Good luck and God speed!

Anonymous said...

will the L be as large as the original large? anyway, if so, I owned one of the original larges and the main thing that struck me was the chainstays seemed too long for the front-center of the bike. that, and the oversize tubing... so, I think 650b is fine, and I doubt I could improve on prior tubing comments.

(and when you ask for color comments, I will vote for the original red).


James Black said...

I think Alex has it right here. I imagine this bike as having the potential to be a lightweight TIG-welded 650b frameset that can fit both knobby offroad tires and Hetres with fenders, and throw in a handsome fork with a nice bend and a lot of offset, and it will be just right.

James Black

Stuart said...

Day late on this... I would be most interested in the rSogn if Alex's tubing recommendations were followed and if it's 650b (or at least 650b-optimized, meaning canti posts in position for 650b wheels).
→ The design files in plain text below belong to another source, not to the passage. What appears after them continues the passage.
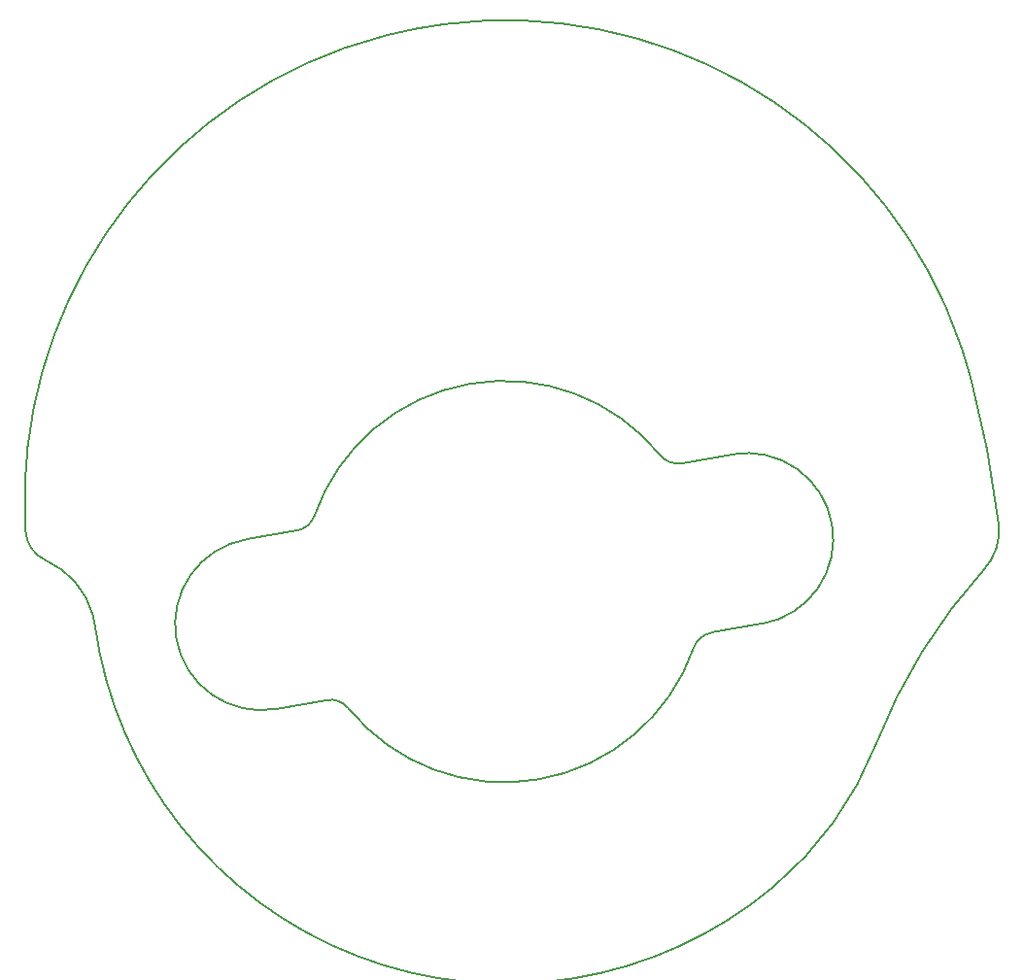
<source format=gko>
G04 Layer_Color=16711935*
%FSTAX24Y24*%
%MOIN*%
G70*
G01*
G75*
%ADD52C,0.0050*%
D52*
X19216Y140659D02*
G03*
X191142Y146477I-000509J002909D01*
G01*
X188661Y146452D02*
G03*
X189408Y146173I000611J000496D01*
G01*
X188661Y146452D02*
G03*
X176808Y144378I-005348J-004343D01*
G01*
X1762Y143862D02*
G03*
X176808Y144378I-000136J000776D01*
G01*
X174466Y143558D02*
G03*
X175484Y137741I000509J-002909D01*
G01*
X177965Y137766D02*
G03*
X177218Y138045I-000611J-000496D01*
G01*
X177965Y137766D02*
G03*
X189818Y13984I005348J004343D01*
G01*
X190426Y140356D02*
G03*
X189818Y13984I000136J-000776D01*
G01*
X169271Y140603D02*
G03*
X169195Y14097I-002858J-000397D01*
G01*
D02*
G03*
X167587Y142838I-002776J-000764D01*
G01*
X166887Y143844D02*
G03*
X167587Y142838I001179J000074D01*
G01*
X199783Y142533D02*
G03*
X200279Y144086I-001459J001321D01*
G01*
X199783Y142533D02*
G03*
X200279Y144086I-001459J001321D01*
G01*
X166887Y143844D02*
G03*
X167587Y142838I001179J000074D01*
G01*
X169195Y14097D02*
G03*
X167587Y142838I-002776J-000764D01*
G01*
X169271Y140603D02*
G03*
X169195Y14097I-002858J-000397D01*
G01*
X190426Y140356D02*
G03*
X189818Y13984I000136J-000776D01*
G01*
X177965Y137766D02*
G03*
X189818Y13984I005348J004343D01*
G01*
X177965Y137766D02*
G03*
X177218Y138045I-000611J-000496D01*
G01*
X174466Y143558D02*
G03*
X175484Y137741I000509J-002909D01*
G01*
X1762Y143862D02*
G03*
X176808Y144378I-000136J000776D01*
G01*
X188661Y146452D02*
G03*
X176808Y144378I-005348J-004343D01*
G01*
X188661Y146452D02*
G03*
X189408Y146173I000611J000496D01*
G01*
X19216Y140659D02*
G03*
X191142Y146477I-000509J002909D01*
G01*
X169271Y140603D02*
G03*
X17826Y129261I014123J001961D01*
G01*
Y129261D02*
G03*
X192539Y131624I005134J013303D01*
G01*
X192539D02*
G03*
X196073Y136537I-007814J009348D01*
G01*
X199783Y142533D02*
G03*
X196073Y136537I014468J-013099D01*
G01*
X199314Y14912D02*
G03*
X199026Y150082I-016151J-004307D01*
G01*
D02*
G03*
X19846Y15155I-015697J-005213D01*
G01*
X200279Y144086D02*
G03*
X199314Y14912I-035704J-004232D01*
G01*
X17781Y160413D02*
G03*
X166876Y144042I00556J-015549D01*
G01*
X19846Y15155D02*
G03*
X181279Y161242I-015098J-006689D01*
G01*
X180313Y161089D02*
G03*
X179314Y16087I003088J-016426D01*
G01*
Y16087D02*
G03*
X17781Y160413I004043J-016036D01*
G01*
X181279Y161242D02*
G03*
X180313Y161089I002124J-016582D01*
G01*
X181279Y161242D02*
G03*
X180313Y161089I002124J-016582D01*
G01*
X179314Y16087D02*
G03*
X17781Y160413I004043J-016036D01*
G01*
X180313Y161089D02*
G03*
X179314Y16087I003088J-016426D01*
G01*
X19846Y15155D02*
G03*
X181279Y161242I-015098J-006689D01*
G01*
X17781Y160413D02*
G03*
X166876Y144042I00556J-015549D01*
G01*
X200279Y144086D02*
G03*
X199314Y14912I-035704J-004232D01*
G01*
X199026Y150082D02*
G03*
X19846Y15155I-015697J-005213D01*
G01*
X199314Y14912D02*
G03*
X199026Y150082I-016151J-004307D01*
G01*
X199783Y142533D02*
G03*
X196073Y136537I014468J-013099D01*
G01*
X192539Y131624D02*
G03*
X196073Y136537I-007814J009348D01*
G01*
X17826Y129261D02*
G03*
X192539Y131624I005134J013303D01*
G01*
X169271Y140603D02*
G03*
X17826Y129261I014123J001961D01*
G01*
X189408Y146173D02*
X191142Y146477D01*
X174466Y143558D02*
X1762Y143862D01*
X175484Y137741D02*
X177218Y138045D01*
X190426Y140356D02*
X19216Y140659D01*
X166876Y144042D02*
X166887Y143844D01*
X166876Y144042D02*
X166887Y143844D01*
X190426Y140356D02*
X19216Y140659D01*
X175484Y137741D02*
X177218Y138045D01*
X174466Y143558D02*
X1762Y143862D01*
X189408Y146173D02*
X191142Y146477D01*
M02*

</source>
I think the "switching to 700c tires in the summer" (not to pick on that commenter) is a red herring. You don't lose anything by using 38mm 650b tires in the summer. There are several nice, fat, fast, smooth 650b tires that fit the bill. They will NOT slow you down.
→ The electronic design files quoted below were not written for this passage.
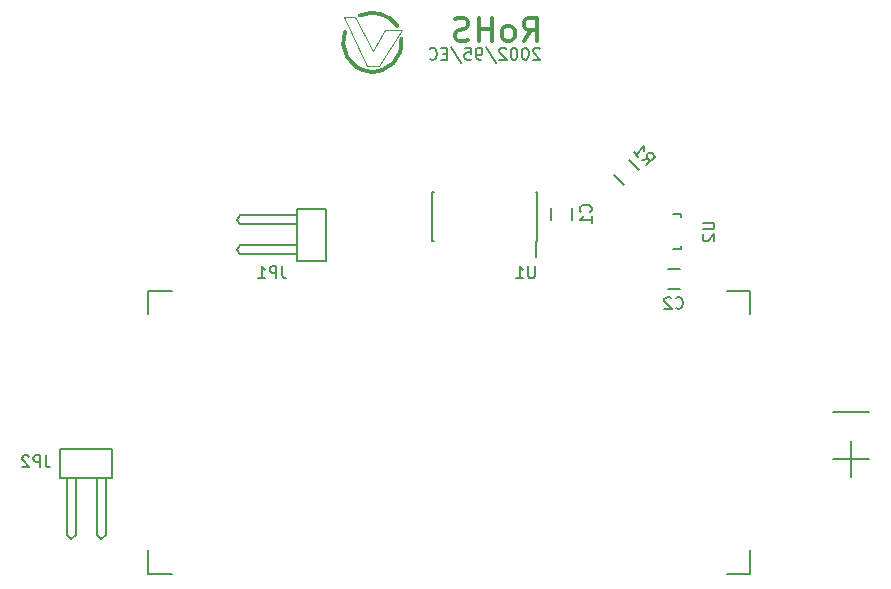
<source format=gbr>
G04 #@! TF.GenerationSoftware,KiCad,Pcbnew,5.0.0-rc2-dev-unknown*
G04 #@! TF.CreationDate,2018-06-18T21:32:58+02:00*
G04 #@! TF.ProjectId,thermometer-bausatz,746865726D6F6D657465722D62617573,rev?*
G04 #@! TF.SameCoordinates,PX3938700PY9896800*
G04 #@! TF.FileFunction,Legend,Bot*
G04 #@! TF.FilePolarity,Positive*
%FSLAX46Y46*%
G04 Gerber Fmt 4.6, Leading zero omitted, Abs format (unit mm)*
G04 Created by KiCad (PCBNEW 5.0.0-rc2-dev-unknown) date Mon Jun 18 21:32:58 2018*
%MOMM*%
%LPD*%
G01*
G04 APERTURE LIST*
%ADD10C,0.150000*%
%ADD11C,0.300000*%
%ADD12C,0.100000*%
G04 APERTURE END LIST*
D10*
X24500000Y0D02*
X24500000Y2000000D01*
X26500000Y0D02*
X24500000Y0D01*
X24500000Y22000000D02*
X24500000Y24000000D01*
X24500000Y24000000D02*
X26500000Y24000000D01*
X73500000Y24000000D02*
X75500000Y24000000D01*
X75500000Y24000000D02*
X75500000Y22000000D01*
X75500000Y2000000D02*
X75500000Y0D01*
X75500000Y0D02*
X73500000Y0D01*
X60350000Y31000000D02*
X60350000Y30000000D01*
X58650000Y30000000D02*
X58650000Y31000000D01*
X32300000Y29600000D02*
X37100000Y29600000D01*
X32000000Y30000000D02*
X32300000Y29600000D01*
X32300000Y30400000D02*
X32000000Y30000000D01*
X37100000Y30400000D02*
X32300000Y30400000D01*
X37100000Y26530000D02*
X39600000Y26530000D01*
X37100000Y30930000D02*
X37100000Y26530000D01*
X39600000Y30930000D02*
X37100000Y30930000D01*
X39600000Y26530000D02*
X39600000Y30930000D01*
X37100000Y30400000D02*
X32300000Y30400000D01*
X32300000Y30400000D02*
X32000000Y30000000D01*
X32000000Y30000000D02*
X32300000Y29600000D01*
X32300000Y29600000D02*
X37100000Y29600000D01*
X32300000Y29600000D02*
X37100000Y29600000D01*
X37100000Y30400000D02*
X32300000Y30400000D01*
X37100000Y30400000D02*
X32300000Y30400000D01*
X32300000Y29600000D02*
X37100000Y29600000D01*
X32000000Y30000000D02*
X32300000Y29600000D01*
X32300000Y30400000D02*
X32000000Y30000000D01*
X32300000Y30400000D02*
X32000000Y30000000D01*
X32000000Y30000000D02*
X32300000Y29600000D01*
X32300000Y27060000D02*
X37100000Y27060000D01*
X32300000Y27060000D02*
X37100000Y27060000D01*
X37100000Y27860000D02*
X32300000Y27860000D01*
X32300000Y27060000D02*
X37100000Y27060000D01*
X37100000Y27860000D02*
X32300000Y27860000D01*
X37100000Y27860000D02*
X32300000Y27860000D01*
X37100000Y27860000D02*
X32300000Y27860000D01*
X32300000Y27060000D02*
X37100000Y27060000D01*
X32000000Y27460000D02*
X32300000Y27060000D01*
X32000000Y27460000D02*
X32300000Y27060000D01*
X32300000Y27860000D02*
X32000000Y27460000D01*
X32300000Y27860000D02*
X32000000Y27460000D01*
X32000000Y27460000D02*
X32300000Y27060000D01*
X32300000Y27860000D02*
X32000000Y27460000D01*
X32300000Y27860000D02*
X32000000Y27460000D01*
X32000000Y27460000D02*
X32300000Y27060000D01*
X18400000Y3300000D02*
X18400000Y8100000D01*
X18000000Y3000000D02*
X18400000Y3300000D01*
X17600000Y3300000D02*
X18000000Y3000000D01*
X17600000Y8100000D02*
X17600000Y3300000D01*
X21470000Y8100000D02*
X21470000Y10600000D01*
X17070000Y8100000D02*
X21470000Y8100000D01*
X17070000Y10600000D02*
X17070000Y8100000D01*
X21470000Y10600000D02*
X17070000Y10600000D01*
X17600000Y8100000D02*
X17600000Y3300000D01*
X17600000Y3300000D02*
X18000000Y3000000D01*
X18000000Y3000000D02*
X18400000Y3300000D01*
X18400000Y3300000D02*
X18400000Y8100000D01*
X18400000Y3300000D02*
X18400000Y8100000D01*
X17600000Y8100000D02*
X17600000Y3300000D01*
X17600000Y8100000D02*
X17600000Y3300000D01*
X18400000Y3300000D02*
X18400000Y8100000D01*
X18000000Y3000000D02*
X18400000Y3300000D01*
X17600000Y3300000D02*
X18000000Y3000000D01*
X17600000Y3300000D02*
X18000000Y3000000D01*
X18000000Y3000000D02*
X18400000Y3300000D01*
X20940000Y3300000D02*
X20940000Y8100000D01*
X20940000Y3300000D02*
X20940000Y8100000D01*
X20140000Y8100000D02*
X20140000Y3300000D01*
X20940000Y3300000D02*
X20940000Y8100000D01*
X20140000Y8100000D02*
X20140000Y3300000D01*
X20140000Y8100000D02*
X20140000Y3300000D01*
X20140000Y8100000D02*
X20140000Y3300000D01*
X20940000Y3300000D02*
X20940000Y8100000D01*
X20540000Y3000000D02*
X20940000Y3300000D01*
X20540000Y3000000D02*
X20940000Y3300000D01*
X20140000Y3300000D02*
X20540000Y3000000D01*
X20140000Y3300000D02*
X20540000Y3000000D01*
X20540000Y3000000D02*
X20940000Y3300000D01*
X20140000Y3300000D02*
X20540000Y3000000D01*
X20140000Y3300000D02*
X20540000Y3000000D01*
X20540000Y3000000D02*
X20940000Y3300000D01*
X57450000Y28225000D02*
X57335000Y28225000D01*
X57450000Y32375000D02*
X57335000Y32375000D01*
X48550000Y32375000D02*
X48665000Y32375000D01*
X48550000Y28225000D02*
X48665000Y28225000D01*
X57450000Y28225000D02*
X57450000Y32375000D01*
X48550000Y28225000D02*
X48550000Y32375000D01*
X57335000Y28225000D02*
X57335000Y26850000D01*
D11*
X42421793Y47281988D02*
G75*
G02X45600000Y46400000I1078207J-2281988D01*
G01*
X45952294Y45293694D02*
G75*
G02X41200000Y45900000I-2452294J-293694D01*
G01*
D12*
X46000000Y46066670D02*
X44054980Y43046050D01*
X44054980Y43046050D02*
X43000000Y43046050D01*
X43000000Y43046050D02*
X41129260Y47157150D01*
X41129260Y47157150D02*
X42000000Y47157150D01*
X42000000Y47157150D02*
X43520610Y44255980D01*
X43520610Y44255980D02*
X44552870Y46071260D01*
X44552870Y46071260D02*
X46000000Y46071260D01*
X46000000Y46071260D02*
X46000000Y46066670D01*
D10*
X69500000Y24150000D02*
X68500000Y24150000D01*
X68500000Y25850000D02*
X69500000Y25850000D01*
X63957017Y33805546D02*
X64805546Y32957017D01*
X66042983Y34194454D02*
X65194454Y35042983D01*
X69650240Y30299160D02*
X69650240Y30250900D01*
X68949200Y27500180D02*
X69650240Y27500180D01*
X69650240Y27500180D02*
X69650240Y27749100D01*
X69650240Y30299160D02*
X69650240Y30499820D01*
X69650240Y30499820D02*
X68949200Y30499820D01*
X85523809Y13714286D02*
X82476190Y13714286D01*
X85523809Y9714286D02*
X82476190Y9714286D01*
X84000000Y8190477D02*
X84000000Y11238096D01*
X61957142Y30666667D02*
X62004761Y30714286D01*
X62052380Y30857143D01*
X62052380Y30952381D01*
X62004761Y31095239D01*
X61909523Y31190477D01*
X61814285Y31238096D01*
X61623809Y31285715D01*
X61480952Y31285715D01*
X61290476Y31238096D01*
X61195238Y31190477D01*
X61100000Y31095239D01*
X61052380Y30952381D01*
X61052380Y30857143D01*
X61100000Y30714286D01*
X61147619Y30666667D01*
X62052380Y29714286D02*
X62052380Y30285715D01*
X62052380Y30000000D02*
X61052380Y30000000D01*
X61195238Y30095239D01*
X61290476Y30190477D01*
X61338095Y30285715D01*
X35833333Y26047620D02*
X35833333Y25333334D01*
X35880952Y25190477D01*
X35976190Y25095239D01*
X36119047Y25047620D01*
X36214285Y25047620D01*
X35357142Y25047620D02*
X35357142Y26047620D01*
X34976190Y26047620D01*
X34880952Y26000000D01*
X34833333Y25952381D01*
X34785714Y25857143D01*
X34785714Y25714286D01*
X34833333Y25619048D01*
X34880952Y25571429D01*
X34976190Y25523810D01*
X35357142Y25523810D01*
X33833333Y25047620D02*
X34404761Y25047620D01*
X34119047Y25047620D02*
X34119047Y26047620D01*
X34214285Y25904762D01*
X34309523Y25809524D01*
X34404761Y25761905D01*
X15833333Y10047620D02*
X15833333Y9333334D01*
X15880952Y9190477D01*
X15976190Y9095239D01*
X16119047Y9047620D01*
X16214285Y9047620D01*
X15357142Y9047620D02*
X15357142Y10047620D01*
X14976190Y10047620D01*
X14880952Y10000000D01*
X14833333Y9952381D01*
X14785714Y9857143D01*
X14785714Y9714286D01*
X14833333Y9619048D01*
X14880952Y9571429D01*
X14976190Y9523810D01*
X15357142Y9523810D01*
X14404761Y9952381D02*
X14357142Y10000000D01*
X14261904Y10047620D01*
X14023809Y10047620D01*
X13928571Y10000000D01*
X13880952Y9952381D01*
X13833333Y9857143D01*
X13833333Y9761905D01*
X13880952Y9619048D01*
X14452380Y9047620D01*
X13833333Y9047620D01*
X57261904Y26047620D02*
X57261904Y25238096D01*
X57214285Y25142858D01*
X57166666Y25095239D01*
X57071428Y25047620D01*
X56880952Y25047620D01*
X56785714Y25095239D01*
X56738095Y25142858D01*
X56690476Y25238096D01*
X56690476Y26047620D01*
X55690476Y25047620D02*
X56261904Y25047620D01*
X55976190Y25047620D02*
X55976190Y26047620D01*
X56071428Y25904762D01*
X56166666Y25809524D01*
X56261904Y25761905D01*
X57666666Y44452381D02*
X57619047Y44500000D01*
X57523809Y44547620D01*
X57285714Y44547620D01*
X57190476Y44500000D01*
X57142857Y44452381D01*
X57095238Y44357143D01*
X57095238Y44261905D01*
X57142857Y44119048D01*
X57714285Y43547620D01*
X57095238Y43547620D01*
X56476190Y44547620D02*
X56380952Y44547620D01*
X56285714Y44500000D01*
X56238095Y44452381D01*
X56190476Y44357143D01*
X56142857Y44166667D01*
X56142857Y43928572D01*
X56190476Y43738096D01*
X56238095Y43642858D01*
X56285714Y43595239D01*
X56380952Y43547620D01*
X56476190Y43547620D01*
X56571428Y43595239D01*
X56619047Y43642858D01*
X56666666Y43738096D01*
X56714285Y43928572D01*
X56714285Y44166667D01*
X56666666Y44357143D01*
X56619047Y44452381D01*
X56571428Y44500000D01*
X56476190Y44547620D01*
X55523809Y44547620D02*
X55428571Y44547620D01*
X55333333Y44500000D01*
X55285714Y44452381D01*
X55238095Y44357143D01*
X55190476Y44166667D01*
X55190476Y43928572D01*
X55238095Y43738096D01*
X55285714Y43642858D01*
X55333333Y43595239D01*
X55428571Y43547620D01*
X55523809Y43547620D01*
X55619047Y43595239D01*
X55666666Y43642858D01*
X55714285Y43738096D01*
X55761904Y43928572D01*
X55761904Y44166667D01*
X55714285Y44357143D01*
X55666666Y44452381D01*
X55619047Y44500000D01*
X55523809Y44547620D01*
X54809523Y44452381D02*
X54761904Y44500000D01*
X54666666Y44547620D01*
X54428571Y44547620D01*
X54333333Y44500000D01*
X54285714Y44452381D01*
X54238095Y44357143D01*
X54238095Y44261905D01*
X54285714Y44119048D01*
X54857142Y43547620D01*
X54238095Y43547620D01*
X53095238Y44595239D02*
X53952380Y43309524D01*
X52714285Y43547620D02*
X52523809Y43547620D01*
X52428571Y43595239D01*
X52380952Y43642858D01*
X52285714Y43785715D01*
X52238095Y43976191D01*
X52238095Y44357143D01*
X52285714Y44452381D01*
X52333333Y44500000D01*
X52428571Y44547620D01*
X52619047Y44547620D01*
X52714285Y44500000D01*
X52761904Y44452381D01*
X52809523Y44357143D01*
X52809523Y44119048D01*
X52761904Y44023810D01*
X52714285Y43976191D01*
X52619047Y43928572D01*
X52428571Y43928572D01*
X52333333Y43976191D01*
X52285714Y44023810D01*
X52238095Y44119048D01*
X51333333Y44547620D02*
X51809523Y44547620D01*
X51857142Y44071429D01*
X51809523Y44119048D01*
X51714285Y44166667D01*
X51476190Y44166667D01*
X51380952Y44119048D01*
X51333333Y44071429D01*
X51285714Y43976191D01*
X51285714Y43738096D01*
X51333333Y43642858D01*
X51380952Y43595239D01*
X51476190Y43547620D01*
X51714285Y43547620D01*
X51809523Y43595239D01*
X51857142Y43642858D01*
X50142857Y44595239D02*
X51000000Y43309524D01*
X49809523Y44071429D02*
X49476190Y44071429D01*
X49333333Y43547620D02*
X49809523Y43547620D01*
X49809523Y44547620D01*
X49333333Y44547620D01*
X48333333Y43642858D02*
X48380952Y43595239D01*
X48523809Y43547620D01*
X48619047Y43547620D01*
X48761904Y43595239D01*
X48857142Y43690477D01*
X48904761Y43785715D01*
X48952380Y43976191D01*
X48952380Y44119048D01*
X48904761Y44309524D01*
X48857142Y44404762D01*
X48761904Y44500000D01*
X48619047Y44547620D01*
X48523809Y44547620D01*
X48380952Y44500000D01*
X48333333Y44452381D01*
D11*
X56285714Y45095239D02*
X56952380Y46047620D01*
X57428571Y45095239D02*
X57428571Y47095239D01*
X56666666Y47095239D01*
X56476190Y47000000D01*
X56380952Y46904762D01*
X56285714Y46714286D01*
X56285714Y46428572D01*
X56380952Y46238096D01*
X56476190Y46142858D01*
X56666666Y46047620D01*
X57428571Y46047620D01*
X55142857Y45095239D02*
X55333333Y45190477D01*
X55428571Y45285715D01*
X55523809Y45476191D01*
X55523809Y46047620D01*
X55428571Y46238096D01*
X55333333Y46333334D01*
X55142857Y46428572D01*
X54857142Y46428572D01*
X54666666Y46333334D01*
X54571428Y46238096D01*
X54476190Y46047620D01*
X54476190Y45476191D01*
X54571428Y45285715D01*
X54666666Y45190477D01*
X54857142Y45095239D01*
X55142857Y45095239D01*
X53619047Y45095239D02*
X53619047Y47095239D01*
X53619047Y46142858D02*
X52476190Y46142858D01*
X52476190Y45095239D02*
X52476190Y47095239D01*
X51619047Y45190477D02*
X51333333Y45095239D01*
X50857142Y45095239D01*
X50666666Y45190477D01*
X50571428Y45285715D01*
X50476190Y45476191D01*
X50476190Y45666667D01*
X50571428Y45857143D01*
X50666666Y45952381D01*
X50857142Y46047620D01*
X51238095Y46142858D01*
X51428571Y46238096D01*
X51523809Y46333334D01*
X51619047Y46523810D01*
X51619047Y46714286D01*
X51523809Y46904762D01*
X51428571Y47000000D01*
X51238095Y47095239D01*
X50761904Y47095239D01*
X50476190Y47000000D01*
D10*
X69166666Y22542858D02*
X69214285Y22495239D01*
X69357142Y22447620D01*
X69452380Y22447620D01*
X69595238Y22495239D01*
X69690476Y22590477D01*
X69738095Y22685715D01*
X69785714Y22876191D01*
X69785714Y23019048D01*
X69738095Y23209524D01*
X69690476Y23304762D01*
X69595238Y23400000D01*
X69452380Y23447620D01*
X69357142Y23447620D01*
X69214285Y23400000D01*
X69166666Y23352381D01*
X68785714Y23352381D02*
X68738095Y23400000D01*
X68642857Y23447620D01*
X68404761Y23447620D01*
X68309523Y23400000D01*
X68261904Y23352381D01*
X68214285Y23257143D01*
X68214285Y23161905D01*
X68261904Y23019048D01*
X68833333Y22447620D01*
X68214285Y22447620D01*
X66282893Y35047192D02*
X66855313Y35148207D01*
X66686954Y34643131D02*
X67394061Y35350237D01*
X67124687Y35619612D01*
X67023672Y35653283D01*
X66956328Y35653283D01*
X66855313Y35619612D01*
X66754298Y35518596D01*
X66720626Y35417581D01*
X66720626Y35350237D01*
X66754298Y35249222D01*
X67023672Y34979848D01*
X65609458Y35720627D02*
X66013519Y35316566D01*
X65811488Y35518596D02*
X66518595Y36225703D01*
X66484924Y36057344D01*
X66484924Y35922657D01*
X66518595Y35821642D01*
X71452380Y29761905D02*
X72261904Y29761905D01*
X72357142Y29714286D01*
X72404761Y29666667D01*
X72452380Y29571429D01*
X72452380Y29380953D01*
X72404761Y29285715D01*
X72357142Y29238096D01*
X72261904Y29190477D01*
X71452380Y29190477D01*
X71547619Y28761905D02*
X71500000Y28714286D01*
X71452380Y28619048D01*
X71452380Y28380953D01*
X71500000Y28285715D01*
X71547619Y28238096D01*
X71642857Y28190477D01*
X71738095Y28190477D01*
X71880952Y28238096D01*
X72452380Y28809524D01*
X72452380Y28190477D01*
M02*

</source>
Availability of 650b rims and tires won't be a problem in the future (talking USA here), unless availability of everything becomes a problem.

Anonymous said...

650B and keep the generous tire clearances of the original Sogn.
Flexiest tubing you can find!


Rob in Seattle said...

@Guitar Ted -I take your point about the challenge of designing for two different wheel sizes. I'd choose 650B then, with clearances similar to the original Sogn. I'd love to be able to run Pari-Motos with fenders and Quasi-Motos without.

jimmythefly said...

I like the tire clearances of the original Sogn. I don't have a dog in the canti post fight, because I use discs and 700c wheels on mine.

superfreak said...

please no 650b. seriously, as soon as someone comes out with a plush 559 fat tire, 650b will immediately be obsolete. think about that for a moment and you'll agree. 584 is only 4% greater in diameter than 559. 650b offers nothing new except hype.
thx superfreak

rmb said...


giant hogweed said...

I would vote for a lightweight version of the original 650b sogn

Michael_S said...

since this is Sept 9th I 'll include brakes in my input. I'm squarely in the 650B camp and standard road bike tubing ( see Alex's note). And my preference would be for brazed on canti studs, there enough good brakes out on the market now to meet anyone's needs. And I really like the dedicated size approach, ditto on the Pari/moto with fenders/Quasi moto w/o clearances. Mike

Protorio said...

Late, but... 650B/58mm, with the option of running 700c cross/monstercross tires. Just like the original Sogn. I have canti posts and rung the Paul Motolite BMX brakes - just about perfect.

Those huge 650B tires are a blast, and you can run the fast 650B event tires too.

Keep it the same. There is nothing else like it.